* **WHAT TO DO**: Leave the pictures out and repeat the rest of the data below exactly.

AVAILABLE DATA Block Start

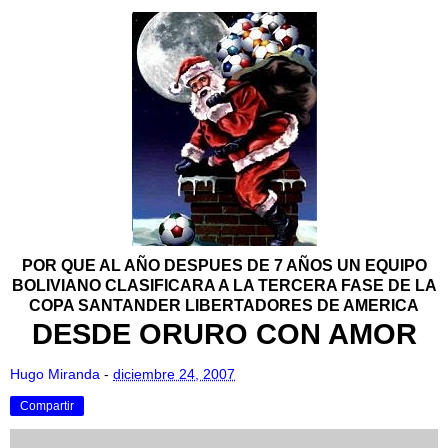
POR QUE AL AÑO DESPUES DE 7 AÑOS UN EQUIPO
BOLIVIANO CLASIFICARA A LA TERCERA FASE DE LA
COPA SANTANDER LIBERTADORES DE AMERICA
DESDE ORURO CON AMOR
Hugo Miranda
-
diciembre 24, 2007
Compartir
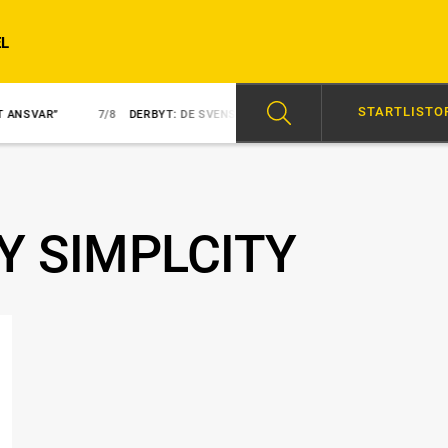
L
STARTLISTO
7/8
DERBYT: DE SVENSKA HOPPEN
7/8
NY KUSK PÅ NEZUKO KA
Y SIMPLCITY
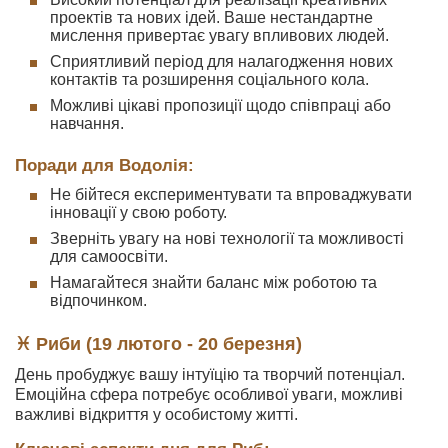
проектів та нових ідей. Ваше нестандартне
мислення привертає увагу впливових людей.
Сприятливий період для налагодження нових
контактів та розширення соціального кола.
Можливі цікаві пропозиції щодо співпраці або
навчання.
Поради для Водолія:
Не бійтеся експериментувати та впроваджувати
інновації у свою роботу.
Зверніть увагу на нові технології та можливості
для самоосвіти.
Намагайтеся знайти баланс між роботою та
відпочинком.
♓ Риби (19 лютого - 20 березня)
День пробуджує вашу інтуїцію та творчий потенціал.
Емоційна сфера потребує особливої уваги, можливі
важливі відкриття у особистому житті.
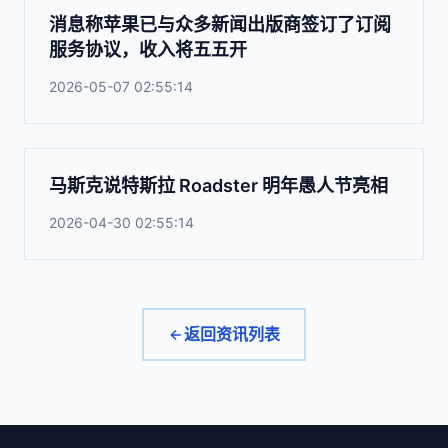
消息称苹果已与众多新闻出版商签订了订阅
服务协议，收入将五五开
2026-05-07 02:55:14
马斯克说特斯拉 Roadster 明年愚人节亮相
2026-04-30 02:55:14
返回资讯列表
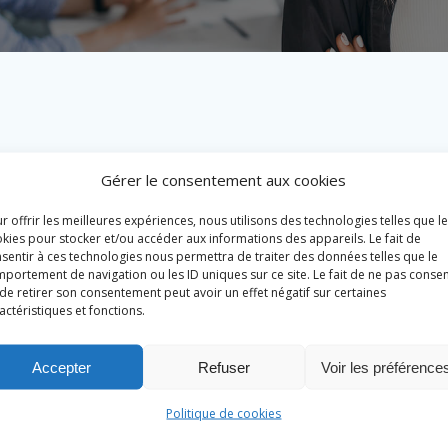
Gérer le consentement aux cookies
r offrir les meilleures expériences, nous utilisons des technologies telles que l
kies pour stocker et/ou accéder aux informations des appareils. Le fait de
sentir à ces technologies nous permettra de traiter des données telles que le
portement de navigation ou les ID uniques sur ce site. Le fait de ne pas consen
de retirer son consentement peut avoir un effet négatif sur certaines
actéristiques et fonctions.
Accepter
Refuser
Voir les préférence
Politique de cookies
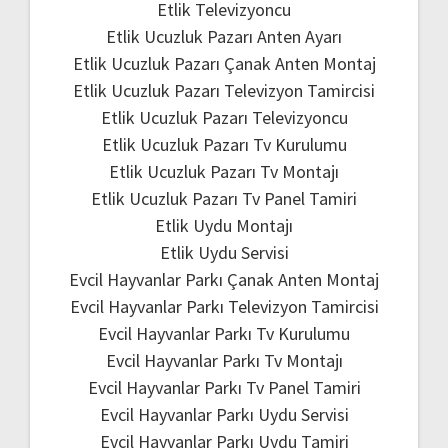
Etlik Televizyoncu
Etlik Ucuzluk Pazarı Anten Ayarı
Etlik Ucuzluk Pazarı Çanak Anten Montaj
Etlik Ucuzluk Pazarı Televizyon Tamircisi
Etlik Ucuzluk Pazarı Televizyoncu
Etlik Ucuzluk Pazarı Tv Kurulumu
Etlik Ucuzluk Pazarı Tv Montajı
Etlik Ucuzluk Pazarı Tv Panel Tamiri
Etlik Uydu Montajı
Etlik Uydu Servisi
Evcil Hayvanlar Parkı Çanak Anten Montaj
Evcil Hayvanlar Parkı Televizyon Tamircisi
Evcil Hayvanlar Parkı Tv Kurulumu
Evcil Hayvanlar Parkı Tv Montajı
Evcil Hayvanlar Parkı Tv Panel Tamiri
Evcil Hayvanlar Parkı Uydu Servisi
Evcil Hayvanlar Parkı Uydu Tamiri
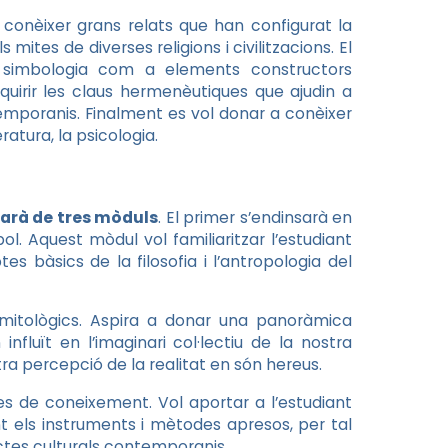
 conèixer grans relats que han configurat la
tes de diverses religions i civilitzacions. El
la simbologia com a elements constructors
dquirir les claus hermenèutiques que ajudin a
emporanis. Finalment es vol donar a conèixer
eratura, la psicologia.
tarà de tres mòduls
. El primer s’endinsarà en
bol. Aquest mòdul vol familiaritzar l’estudiant
es bàsics de la filosofia i l’antropologia del
mitològics. Aspira a donar una panoràmica
influït en l’imaginari col·lectiu de la nostra
tra percepció de la realitat en són hereus.
es de coneixement. Vol aportar a l’estudiant
ant els instruments i mètodes apresos, per tal
uctes culturals contemporanis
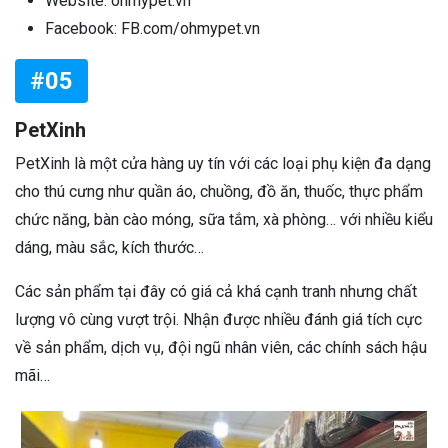
Website: ohmypet.vn
Facebook: FB.com/ohmypet.vn
#05
PetXinh
PetXinh là một cửa hàng uy tín với các loại phụ kiện đa dạng
cho thú cưng như quần áo, chuồng, đồ ăn, thuốc, thực phẩm
chức năng, bàn cào móng, sữa tắm, xà phòng… với nhiều kiểu
dáng, màu sắc, kích thước…
Các sản phẩm tại đây có giá cả khá cạnh tranh nhưng chất
lượng vô cùng vượt trội. Nhận được nhiều đánh giá tích cực
về sản phẩm, dịch vụ, đội ngũ nhân viên, các chính sách hậu
mãi…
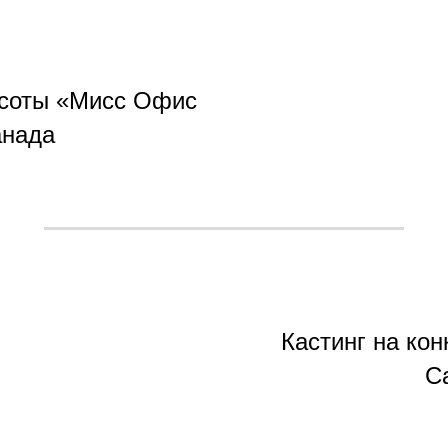
асоты «Мисс Офис
анада
Кастинг на ко
С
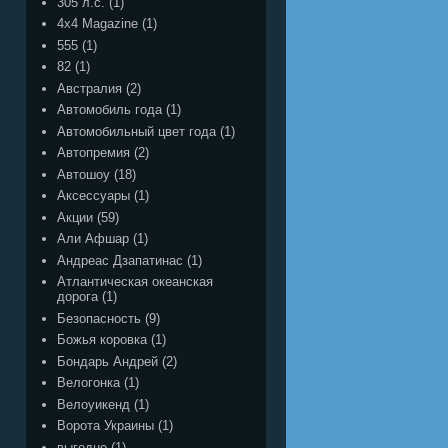
305 л.с.
(1)
4x4 Magazine
(1)
555
(1)
82
(1)
Австралия
(2)
Автомобиль года
(1)
Автомобильный цвет года
(1)
Автопремия
(2)
Автошоу
(18)
Аксессуары
(1)
Акции
(59)
Али Афшар
(1)
Андреас Дзапатинас
(1)
Атлантическая океанская
дорога
(1)
Безопасность
(9)
Божья коровка
(1)
Бондарь Андрей
(2)
Велогонка
(1)
Велоуикенд
(1)
Ворота Украины
(1)
выгодно
(1)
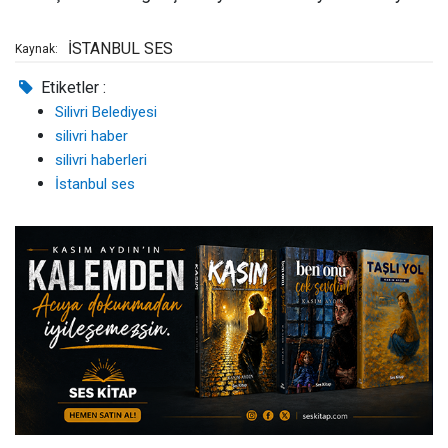
İSTANBUL SES
Kaynak:
Etiketler :
Silivri Belediyesi
silivri haber
silivri haberleri
İstanbul ses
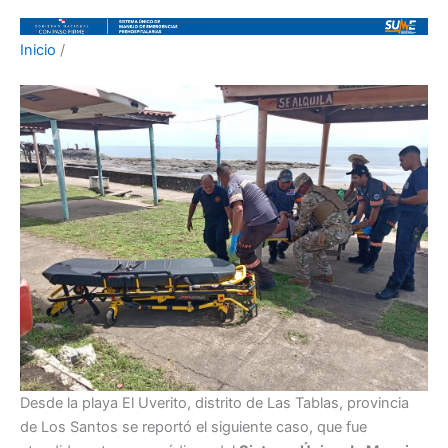
Inicio
/
Desde la playa El Uverito, distrito de Las Tablas, provincia
de Los Santos se reportó el siguiente caso, que fue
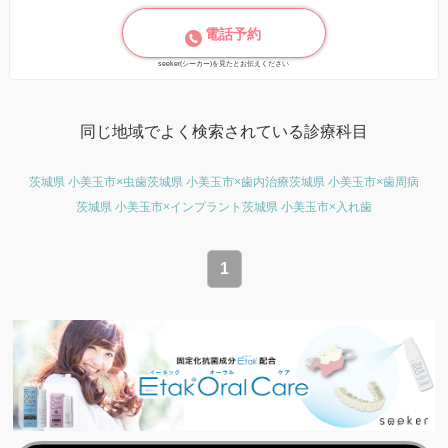
電話予約
seeker(シーカー)を見たとお伝えください
同じ地域でよく検索されている診療科目
茨城県 小美玉市×虫歯
茨城県 小美玉市×歯内治療
茨城県 小美玉市×歯周病
茨城県 小美玉市×インプラント
茨城県 小美玉市×入れ歯
1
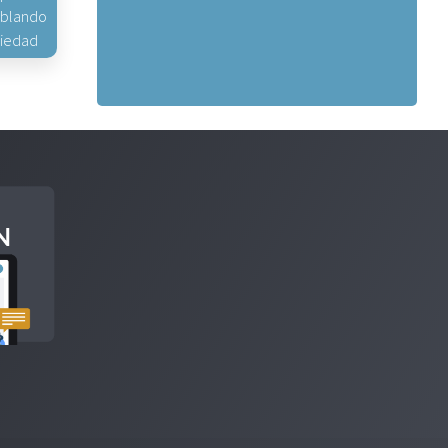
hablando
piedad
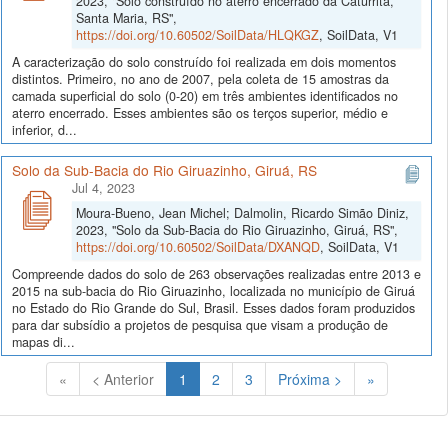
2023, "Solo construído no aterro encerrado da Caturrita,
Santa Maria, RS",
https://doi.org/10.60502/SoilData/HLQKGZ
, SoilData, V1
A caracterização do solo construído foi realizada em dois momentos
distintos. Primeiro, no ano de 2007, pela coleta de 15 amostras da
camada superficial do solo (0-20) em três ambientes identificados no
aterro encerrado. Esses ambientes são os terços superior, médio e
inferior, d...
Solo da Sub-Bacia do Rio Giruazinho, Giruá, RS
Jul 4, 2023
Moura-Bueno, Jean Michel; Dalmolin, Ricardo Simão Diniz,
2023, "Solo da Sub-Bacia do Rio Giruazinho, Giruá, RS",
https://doi.org/10.60502/SoilData/DXANQD
, SoilData, V1
Compreende dados do solo de 263 observações realizadas entre 2013 e
2015 na sub-bacia do Rio Giruazinho, localizada no município de Giruá
no Estado do Rio Grande do Sul, Brasil. Esses dados foram produzidos
para dar subsídio a projetos de pesquisa que visam a produção de
mapas di...
(Atual)
«
< Anterior
1
2
3
Próxima >
»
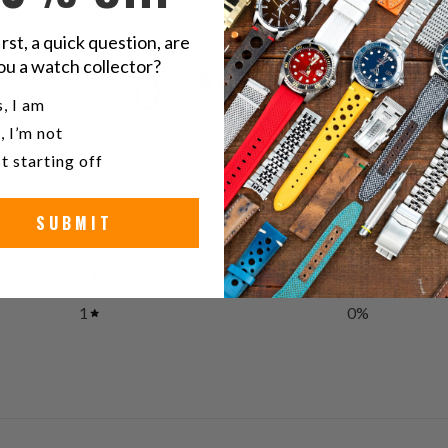
irst, a quick question, are
ou a watch collector?
0
/ 5
u a watch collector?
, I am
0 reviews
, I’m not
t starting off
5
0
%
4
0
%
SUBMIT
3
0
%
2
0
%
1
0
%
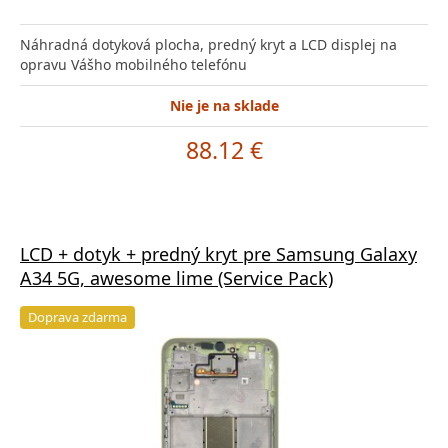
Náhradná dotyková plocha, predný kryt a LCD displej na
opravu Vášho mobilného telefónu
Nie je na sklade
88.12 €
LCD + dotyk + predný kryt pre Samsung Galaxy
A34 5G, awesome lime (Service Pack)
Doprava zdarma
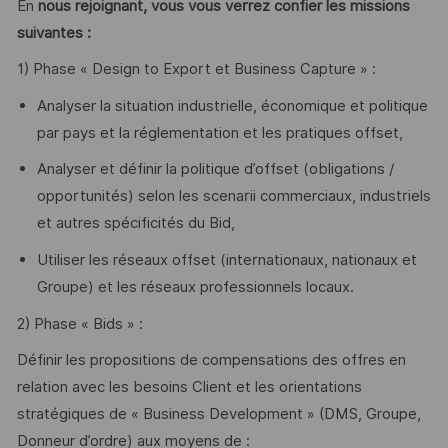
En
nous rejoignant, vous vous verrez confier les missions
suivantes :
1) Phase « Design to Export et Business Capture » :
Analyser la situation industrielle, économique et politique
par pays et la réglementation et les pratiques offset,
Analyser et définir la politique d’offset (obligations /
opportunités) selon les scenarii commerciaux, industriels
et autres spécificités du Bid,
Utiliser les réseaux offset (internationaux, nationaux et
Groupe) et les réseaux professionnels locaux.
2) Phase « Bids » :
Définir les propositions de compensations des offres en
relation avec les besoins Client et les orientations
stratégiques de « Business Development » (DMS, Groupe,
Donneur d’ordre) aux moyens de :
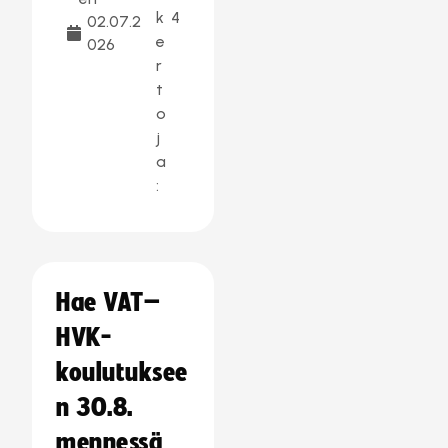
k
4
02.07.2
e
026
r
t
o
j
a
:
Hae VAT–
HVK-
koulutuksee
n 30.8.
mennessä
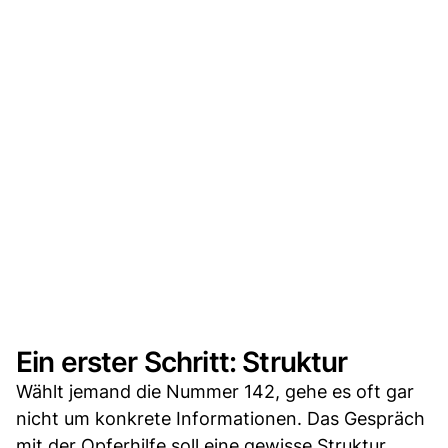
Ein erster Schritt: Struktur
Wählt jemand die Nummer 142, gehe es oft gar
nicht um konkrete Informationen. Das Gespräch
mit der Opferhilfe soll eine gewisse Struktur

AVAILABLE DATA Block End

* **SOLUTION TO THIS EXERCISE**:
POR QUE AL AÑO DESPUES DE 7 AÑOS UN EQUIPO
BOLIVIANO CLASIFICARA A LA TERCERA FASE DE LA
COPA SANTANDER LIBERTADORES DE AMERICA
DESDE ORURO CON AMOR
Hugo Miranda
-
diciembre 24, 2007
Compartir
L
STARTLISTO
7/8
DERBYT: DE SVENSKA HOPPEN
7/8
NY KUSK PÅ NEZUKO KA
Y SIMPLCITY
проектів та нових ідей. Ваше нестандартне
мислення привертає увагу впливових людей.
Сприятливий період для налагодження нових
контактів та розширення соціального кола.
Можливі цікаві пропозиції щодо співпраці або
навчання.
Поради для Водолія:
Не бійтеся експериментувати та впроваджувати
інновації у свою роботу.
Зверніть увагу на нові технології та можливості
для самоосвіти.
Намагайтеся знайти баланс між роботою та
відпочинком.
♓ Риби (19 лютого - 20 березня)
День пробуджує вашу інтуїцію та творчий потенціал.
Емоційна сфера потребує особливої уваги, можливі
важливі відкриття у особистому житті.
消息称苹果已与众多新闻出版商签订了订阅
服务协议，收入将五五开
2026-05-07 02:55:14
马斯克说特斯拉 Roadster 明年愚人节亮相
2026-04-30 02:55:14
返回资讯列表
Gérer le consentement aux cookies
r offrir les meilleures expériences, nous utilisons des technologies telles que l
kies pour stocker et/ou accéder aux informations des appareils. Le fait de
sentir à ces technologies nous permettra de traiter des données telles que le
portement de navigation ou les ID uniques sur ce site. Le fait de ne pas consen
de retirer son consentement peut avoir un effet négatif sur certaines
actéristiques et fonctions.
Accepter
Refuser
Voir les préférence
Politique de cookies
Etlik Televizyoncu
Etlik Ucuzluk Pazarı Anten Ayarı
Etlik Ucuzluk Pazarı Çanak Anten Montaj
Etlik Ucuzluk Pazarı Televizyon Tamircisi
Etlik Ucuzluk Pazarı Televizyoncu
Etlik Ucuzluk Pazarı Tv Kurulumu
Etlik Ucuzluk Pazarı Tv Montajı
Etlik Ucuzluk Pazarı Tv Panel Tamiri
Etlik Uydu Montajı
Etlik Uydu Servisi
Evcil Hayvanlar Parkı Çanak Anten Montaj
Evcil Hayvanlar Parkı Televizyon Tamircisi
Evcil Hayvanlar Parkı Tv Kurulumu
Evcil Hayvanlar Parkı Tv Montajı
Evcil Hayvanlar Parkı Tv Panel Tamiri
Evcil Hayvanlar Parkı Uydu Servisi
Evcil Hayvanlar Parkı Uydu Tamiri
 conèixer grans relats que han configurat la
tes de diverses religions i civilitzacions. El
la simbologia com a elements constructors
dquirir les claus hermenèutiques que ajudin a
emporanis. Finalment es vol donar a conèixer
eratura, la psicologia.
tarà de tres mòduls
. El primer s’endinsarà en
bol. Aquest mòdul vol familiaritzar l’estudiant
es bàsics de la filosofia i l’antropologia del
mitològics. Aspira a donar una panoràmica
influït en l’imaginari col·lectiu de la nostra
tra percepció de la realitat en són hereus.
es de coneixement. Vol aportar a l’estudiant
ant els instruments i mètodes apresos, per tal
uctes culturals contemporanis
Website: ohmypet.vn
Facebook: FB.com/ohmypet.vn
#05
PetXinh
PetXinh là một cửa hàng uy tín với các loại phụ kiện đa dạng
cho thú cưng như quần áo, chuồng, đồ ăn, thuốc, thực phẩm
chức năng, bàn cào móng, sữa tắm, xà phòng… với nhiều kiểu
dáng, màu sắc, kích thước…
Các sản phẩm tại đây có giá cả khá cạnh tranh nhưng chất
lượng vô cùng vượt trội. Nhận được nhiều đánh giá tích cực
về sản phẩm, dịch vụ, đội ngũ nhân viên, các chính sách hậu
mãi…
асоты «Мисс Офис
анада
Кастинг на ко
С
305 л.с.
(1)
4x4 Magazine
(1)
555
(1)
82
(1)
Австралия
(2)
Автомобиль года
(1)
Автомобильный цвет года
(1)
Автопремия
(2)
Автошоу
(18)
Аксессуары
(1)
Акции
(59)
Али Афшар
(1)
Андреас Дзапатинас
(1)
Атлантическая океанская
дорога
(1)
Безопасность
(9)
Божья коровка
(1)
Бондарь Андрей
(2)
Велогонка
(1)
Велоуикенд
(1)
Ворота Украины
(1)
выгодно
(1)
İSTANBUL SES
Kaynak:
Etiketler :
Silivri Belediyesi
silivri haber
silivri haberleri
İstanbul ses
Inicio
/
Desde la playa El Uverito, distrito de Las Tablas, provincia
de Los Santos se reportó el siguiente caso, que fue
電話予約
seeker(シーカー)を見たとお伝えください
同じ地域でよく検索されている診療科目
茨城県 小美玉市×虫歯
茨城県 小美玉市×歯内治療
茨城県 小美玉市×歯周病
茨城県 小美玉市×インプラント
茨城県 小美玉市×入れ歯
1
hablando
piedad
2023, "Solo construído no aterro encerrado da Caturrita,
Santa Maria, RS",
https://doi.org/10.60502/SoilData/HLQKGZ
, SoilData, V1
A caracterização do solo construído foi realizada em dois momentos
distintos. Primeiro, no ano de 2007, pela coleta de 15 amostras da
camada superficial do solo (0-20) em três ambientes identificados no
aterro encerrado. Esses ambientes são os terços superior, médio e
inferior, d...
Solo da Sub-Bacia do Rio Giruazinho, Giruá, RS
Jul 4, 2023
Moura-Bueno, Jean Michel; Dalmolin, Ricardo Simão Diniz,
2023, "Solo da Sub-Bacia do Rio Giruazinho, Giruá, RS",
https://doi.org/10.60502/SoilData/DXANQD
, SoilData, V1
Compreende dados do solo de 263 observações realizadas entre 2013 e
2015 na sub-bacia do Rio Giruazinho, localizada no município de Giruá
no Estado do Rio Grande do Sul, Brasil. Esses dados foram produzidos
para dar subsídio a projetos de pesquisa que visam a produção de
mapas di...
(Atual)
«
< Anterior
1
2
3
Próxima >
»
irst, a quick question, are
ou a watch collector?
0
/ 5
u a watch collector?
, I am
0 reviews
, I’m not
t starting off
5
0
%
4
0
%
SUBMIT
3
0
%
2
0
%
1
0
%
Náhradná dotyková plocha, predný kryt a LCD displej na
opravu Vášho mobilného telefónu
Nie je na sklade
88.12 €
LCD + dotyk + predný kryt pre Samsung Galaxy
A34 5G, awesome lime (Service Pack)
Doprava zdarma
En
nous rejoignant, vous vous verrez confier les missions
suivantes :
1) Phase « Design to Export et Business Capture » :
Analyser la situation industrielle, économique et politique
par pays et la réglementation et les pratiques offset,
Analyser et définir la politique d’offset (obligations /
opportunités) selon les scenarii commerciaux, industriels
et autres spécificités du Bid,
Utiliser les réseaux offset (internationaux, nationaux et
Groupe) et les réseaux professionnels locaux.
2) Phase « Bids » :
Définir les propositions de compensations des offres en
relation avec les besoins Client et les orientations
stratégiques de « Business Development » (DMS, Groupe,
Donneur d’ordre) aux moyens de :
k
4
02.07.2
e
026
r
t
o
j
a
:
Hae VAT–
HVK-
koulutuksee
n 30.8.
mennessä
Ein erster Schritt: Struktur
Wählt jemand die Nummer 142, gehe es oft gar
nicht um konkrete Informationen. Das Gespräch
mit der Opferhilfe soll eine gewisse Struktur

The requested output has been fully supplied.